[box cover]

Fiend Without a Face: The Criterion Collection

Set a at a remote U.S. military base in Canada, Fiend Without a Face (1958) depicts that age-old story of a scientist's thoughts, enhanced by atomic-powered radar experiments, materializing as invisible marauders that kill character actors by boring holes in their skulls and extracting their brains and spinal cords. Wisely, the monsters don't become visible until the climax, but the payoff is worth the wait as giant antenna-sprouting brains finally materialize and fly around or inchworm themselves along with their spinal cord tails, chasing after human prey and giving new meaning to the term "brain food." It's utterly moronic, but with a tag line like "Invisible monsters suck out your brains!", what's not to love?

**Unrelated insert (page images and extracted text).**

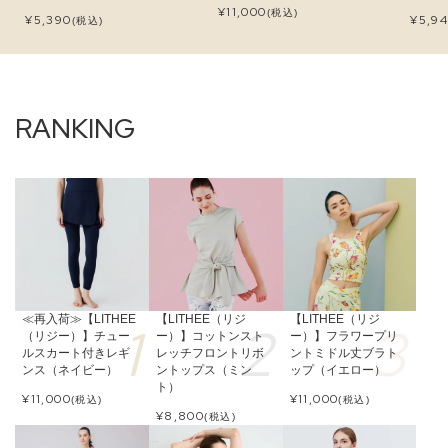
¥
11,000
(税込)
¥
5,390
¥
5,9
(税込)
≪再入荷≫【LITHEE
【LITHEE（リジ
【LITHEE（リジ
（リジー）】チュー
ー）】コットンスト
ー）】フラワープリ
ルスカート付きレギ
レッチフロントリボ
ントミドル丈ブラト
ンス（ネイビー）
ントップス（ミン
ップ（イエロー）
ト）
¥
11,000
¥
11,000
(税込)
(税込)
¥
8,800
(税込)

This Criterion Collection edition — Criterion, fer chrissakes — restores the film to its original length and theatrical aspect ratio of 1.66:1. The commentary track offers a spirited dialogue between executive producer Richard Gordon and genre film writer Tom Weaver. Also here are an illustrated essay on British sci-fi/horror filmmaking by film historian Bruce Eder, a gallery of rare still photographs and publicity materials narrated by Gordon and Weaver, theatrical trailers for Fiend and others in its cinematic gene pool, vintage advertising and lobby cards, and liner notes by film scholar Bruce Kawin. Keep-case.